O jornal O Estado de S. Paulo, em manchete recente, estampou que Bolsonaro é líder das pesquisas. Assim, na lata, sem sequer esclarecer que se tratava de posição em enquete na qual Lula não está presente. A leitura é igualmente sórdida. Em primeiro lugar, a notícia se sobrepõe à realidade dos fatos para criar uma situação incontestável. Em seguida, serve de alerta para o eleitor que rejeita o candidato do PSL, para fortalecer alternativa conservadora mais palatável à elite. Por fim, consagra a manipulação como estratégia jornalística.
Em relação ao Comitê de Direitos Humanos da ONU, a imprensa se juntou ao aparelho judiciário para diminuir a força da manifestação, com um misto de descaso e cabotinismo. Em primeiro lugar, se esforçou para resumir a abrangência da medida, submetendo-a a primazia da legislação nacional e de seus fóruns de decisão. Para isso, usou de dois subterfúgios.
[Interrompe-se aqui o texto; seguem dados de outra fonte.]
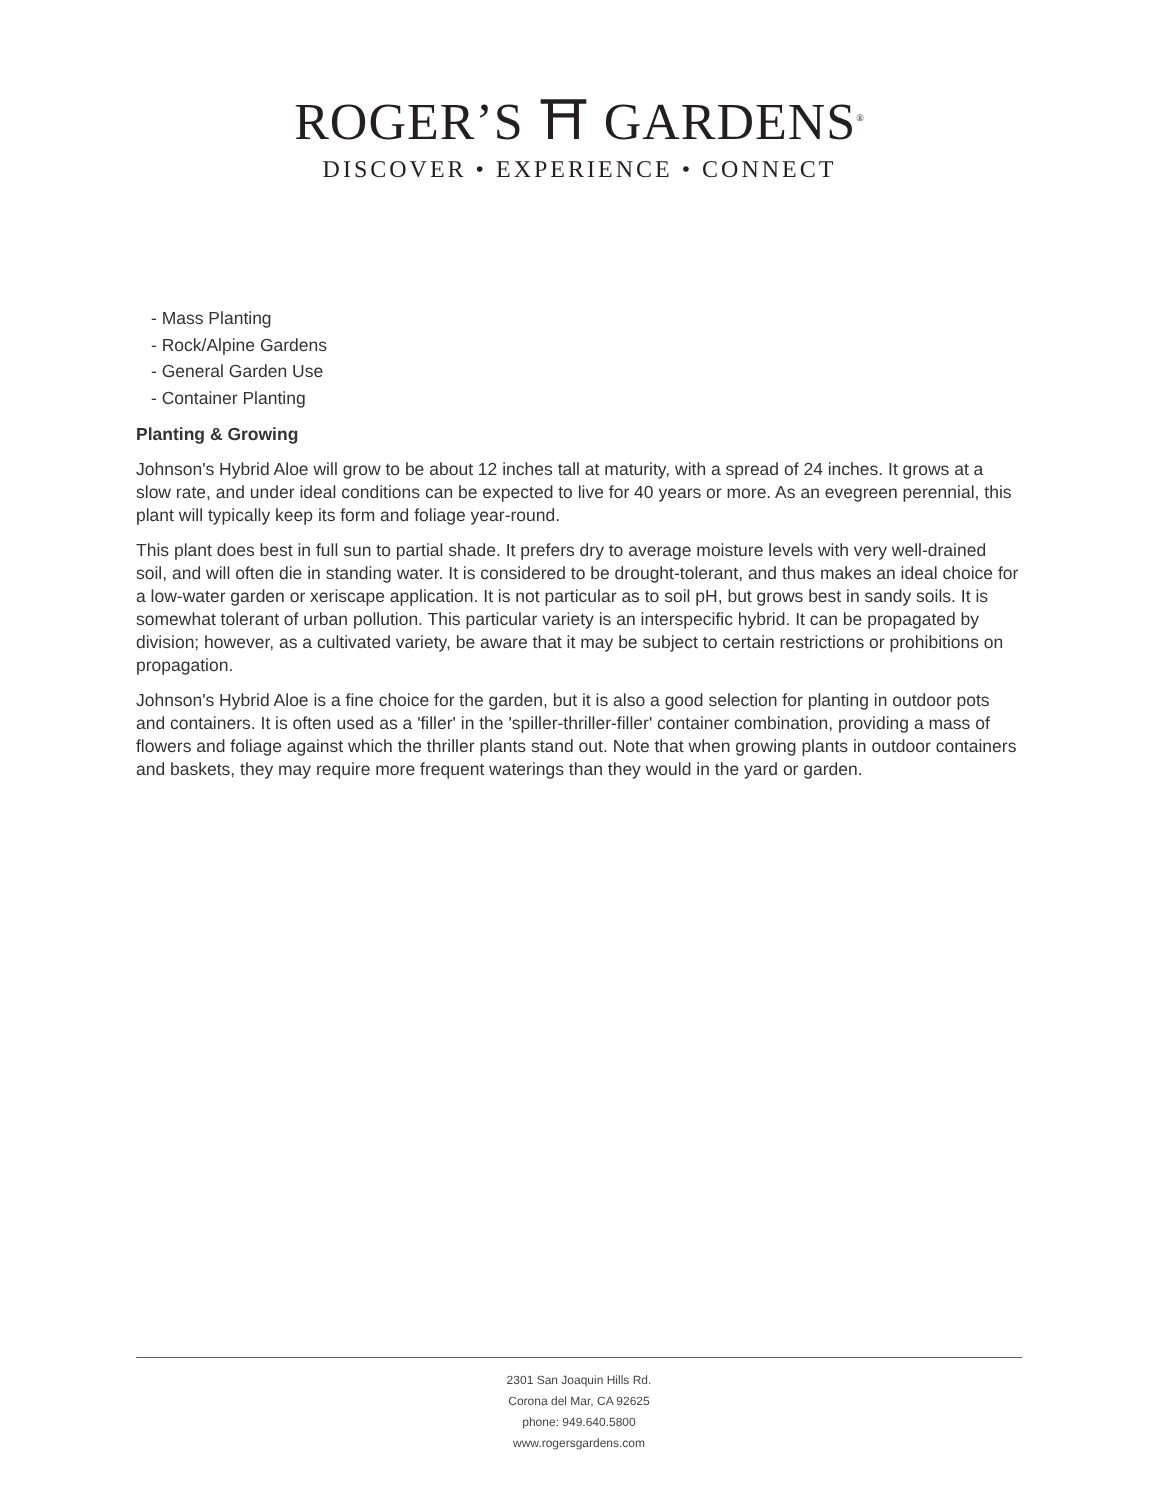ROGER’S ⛩ GARDENS<sup>®</sup>
DISCOVER • EXPERIENCE • CONNECT
- Mass Planting
- Rock/Alpine Gardens
- General Garden Use
- Container Planting
Planting & Growing
Johnson's Hybrid Aloe will grow to be about 12 inches tall at maturity, with a spread of 24 inches. It grows at a slow rate, and under ideal conditions can be expected to live for 40 years or more. As an evegreen perennial, this plant will typically keep its form and foliage year-round.
This plant does best in full sun to partial shade. It prefers dry to average moisture levels with very well-drained soil, and will often die in standing water. It is considered to be drought-tolerant, and thus makes an ideal choice for a low-water garden or xeriscape application. It is not particular as to soil pH, but grows best in sandy soils. It is somewhat tolerant of urban pollution. This particular variety is an interspecific hybrid. It can be propagated by division; however, as a cultivated variety, be aware that it may be subject to certain restrictions or prohibitions on propagation.
Johnson's Hybrid Aloe is a fine choice for the garden, but it is also a good selection for planting in outdoor pots and containers. It is often used as a 'filler' in the 'spiller-thriller-filler' container combination, providing a mass of flowers and foliage against which the thriller plants stand out. Note that when growing plants in outdoor containers and baskets, they may require more frequent waterings than they would in the yard or garden.
2301 San Joaquin Hills Rd.
Corona del Mar, CA 92625
phone: 949.640.5800
www.rogersgardens.com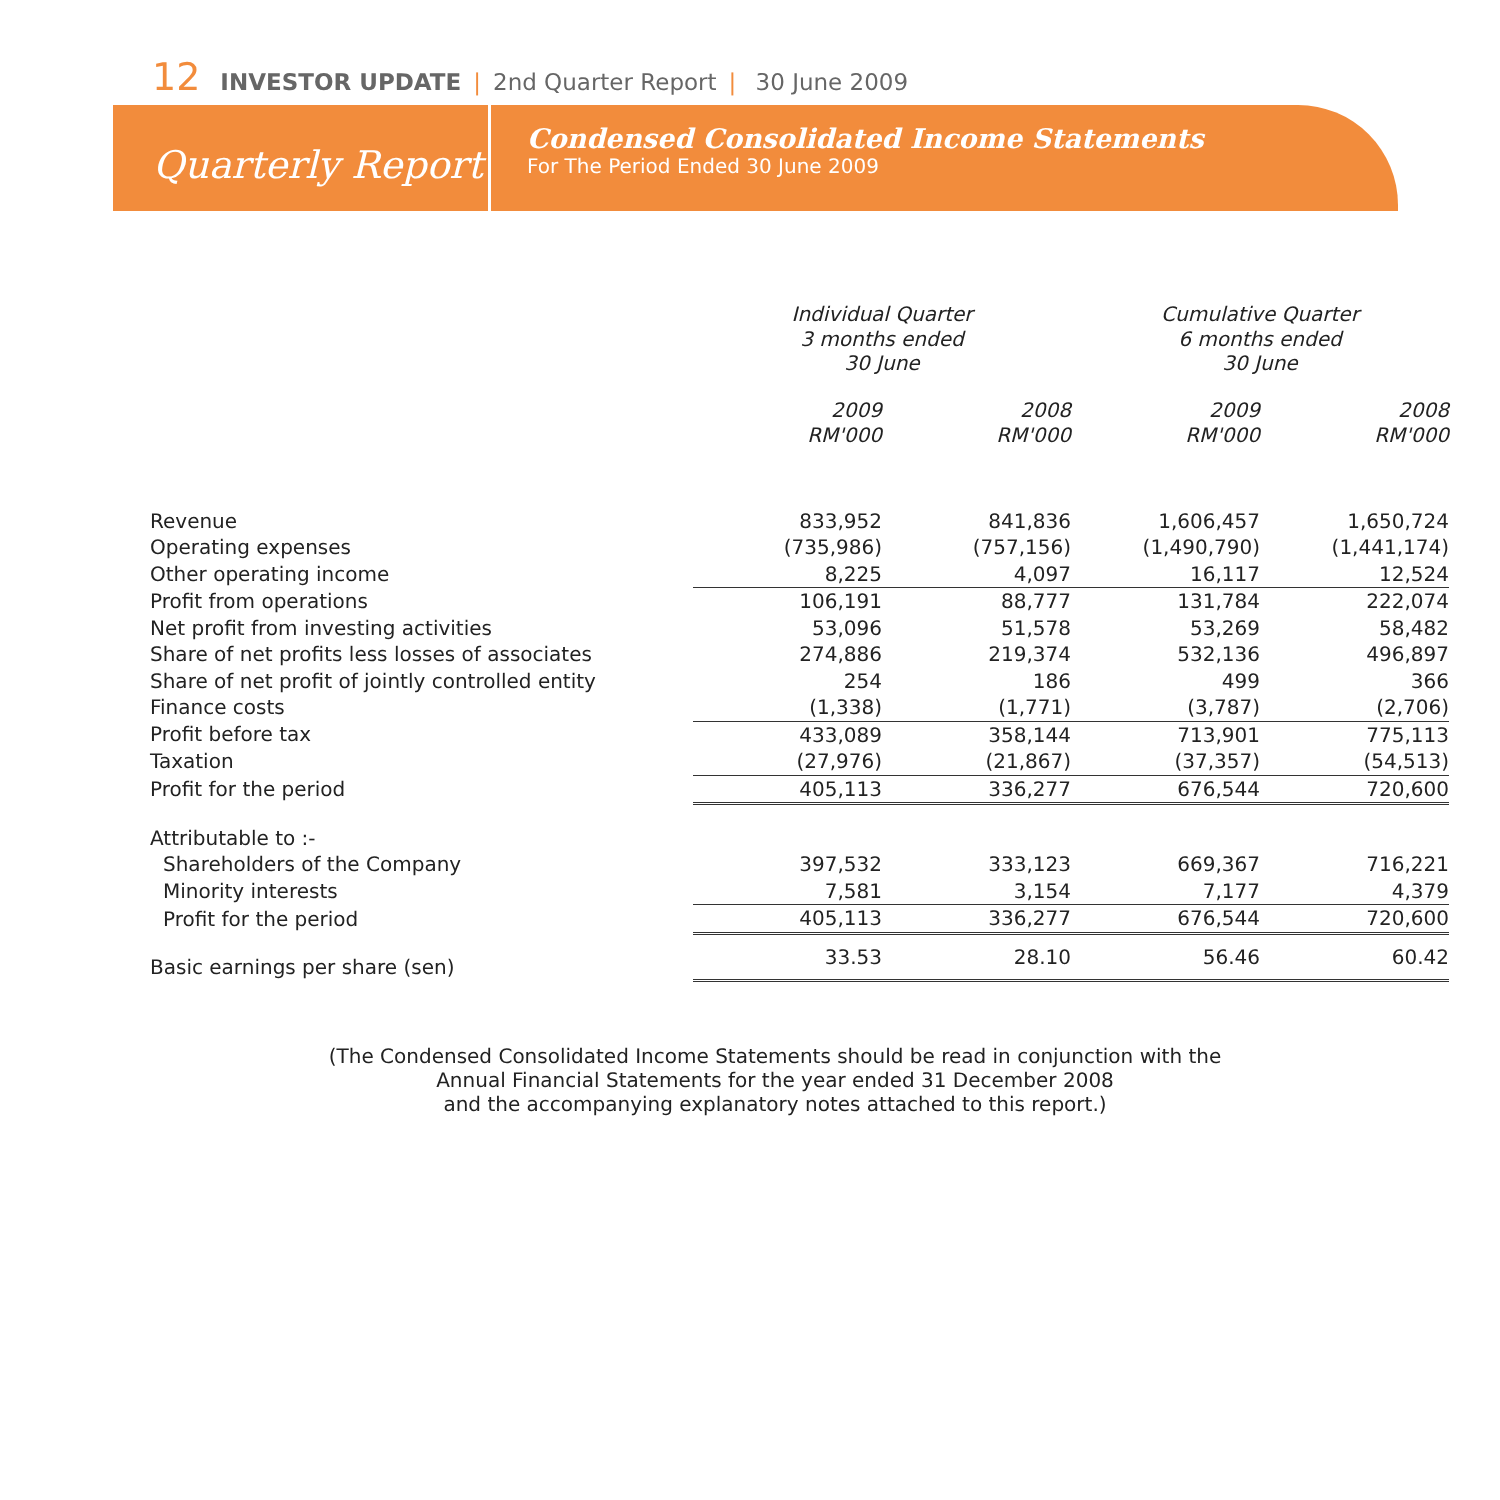12 INVESTOR UPDATE | 2nd Quarter Report | 30 June 2009
Quarterly Report
Condensed Consolidated Income Statements
For The Period Ended 30 June 2009
| | Individual Quarter 3 months ended 30 June | | Cumulative Quarter 6 months ended 30 June | |
| --- | --- | --- | --- | --- |
| | 2009 RM'000 | 2008 RM'000 | 2009 RM'000 | 2008 RM'000 |
| Revenue | 833,952 | 841,836 | 1,606,457 | 1,650,724 |
| Operating expenses | (735,986) | (757,156) | (1,490,790) | (1,441,174) |
| Other operating income | 8,225 | 4,097 | 16,117 | 12,524 |
| Profit from operations | 106,191 | 88,777 | 131,784 | 222,074 |
| Net profit from investing activities | 53,096 | 51,578 | 53,269 | 58,482 |
| Share of net profits less losses of associates | 274,886 | 219,374 | 532,136 | 496,897 |
| Share of net profit of jointly controlled entity | 254 | 186 | 499 | 366 |
| Finance costs | (1,338) | (1,771) | (3,787) | (2,706) |
| Profit before tax | 433,089 | 358,144 | 713,901 | 775,113 |
| Taxation | (27,976) | (21,867) | (37,357) | (54,513) |
| Profit for the period | 405,113 | 336,277 | 676,544 | 720,600 |
| Attributable to :- | | | | |
| Shareholders of the Company | 397,532 | 333,123 | 669,367 | 716,221 |
| Minority interests | 7,581 | 3,154 | 7,177 | 4,379 |
| Profit for the period | 405,113 | 336,277 | 676,544 | 720,600 |
| Basic earnings per share (sen) | 33.53 | 28.10 | 56.46 | 60.42 |
(The Condensed Consolidated Income Statements should be read in conjunction with the
Annual Financial Statements for the year ended 31 December 2008
and the accompanying explanatory notes attached to this report.)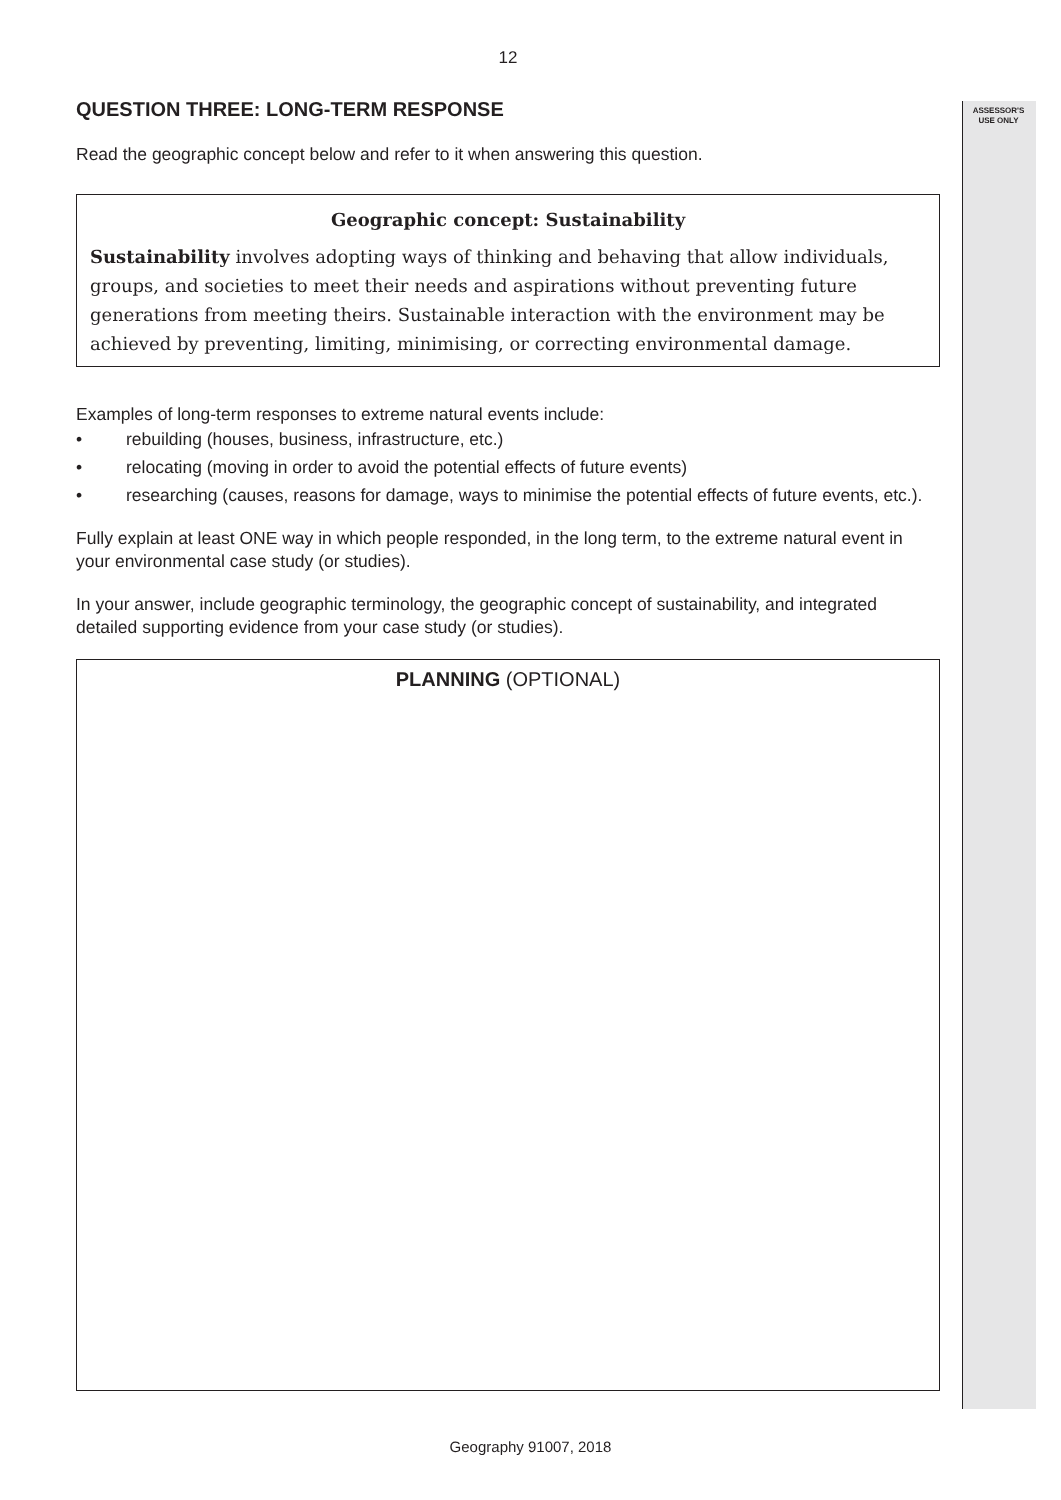ASSESSOR'S
USE ONLY
12
QUESTION THREE: LONG-TERM RESPONSE
Read the geographic concept below and refer to it when answering this question.
Geographic concept: Sustainability
Sustainability involves adopting ways of thinking and behaving that allow individuals, groups, and societies to meet their needs and aspirations without preventing future generations from meeting theirs. Sustainable interaction with the environment may be achieved by preventing, limiting, minimising, or correcting environmental damage.
Examples of long-term responses to extreme natural events include:
• rebuilding (houses, business, infrastructure, etc.)
• relocating (moving in order to avoid the potential effects of future events)
• researching (causes, reasons for damage, ways to minimise the potential effects of future events, etc.).
Fully explain at least ONE way in which people responded, in the long term, to the extreme natural event in your environmental case study (or studies).
In your answer, include geographic terminology, the geographic concept of sustainability, and integrated detailed supporting evidence from your case study (or studies).
PLANNING (OPTIONAL)
Geography 91007, 2018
Em primeiro lugar, vazou juízos anônimos, justamente de magistrados que costumam falar pelos cotovelos quando lhes convêm. No caso, como afrontar um protocolo internacional de alta respeitabilidade não pegaria bem, entregaram o mais fraco dos togados supremos, Alexandre de Moraes, como boi de piranha de sua própria indigência em direito internacional. O mesmo foi feito em relação aos juristas críticos da medida, que relevaram a obrigatoriedade em favor de contingências ou de uma pretensa soberania em assuntos internos. Alguns deles, em franca contradição com outros momentos de suas trajetórias de hermeneutas atilados.
O segundo desvio reforçou a sempre pertinaz defesa do pensamento único. Não houve sequer o esforço de ponderar posições contra e a favor, ampliando o debate público. Pareceu mais sagaz fingir-se de morto, esquecendo-se que o mundo é maior que a imprensa brasileira. A conclusão ficou estampada num dilema que deixa o país em má situação no concerto das nações: ou o Brasil não foi responsável ao assinar o protocolo, ou não está sendo sério ao ameaçar descumpri-lo.
Com relação ao papa, a situação da mídia foi ainda mais pecaminosa. Começou com a tentativa, em junho, de descaracterizar a visita do advogado argentino Juan Grabois a Lula, no cárcere em Curitiba. Houve um açodamento em caracterizar como fake news, com direito a carimbos e chancelas de “falso” em tudo que envolvia o encontro: da representatividade do emissário, consultor e interlocutor próximo ao papa, ao terço entregue ao presidente.
Sobre a audiência com o chanceler Celso Amorim, observou-se o mesmo esforço em apequenar a preocupação do pontífice com a situação política brasileira, cujos riscos para a democracia ele conhece bem, como latino-americano e analista político fino. Inspirado no nome que escolheu para assumir como pastor de seus fiéis, o papa inverteu o ditado: a voz de Deus precisa ser a voz do povo.
Entre o povo, a ONU e o papa, a mídia brasileira preferiu fazer uma opção preferencial pela mentira, nas três vezes em que o galo cantou. Não é questão de ideologia, mas de caráter.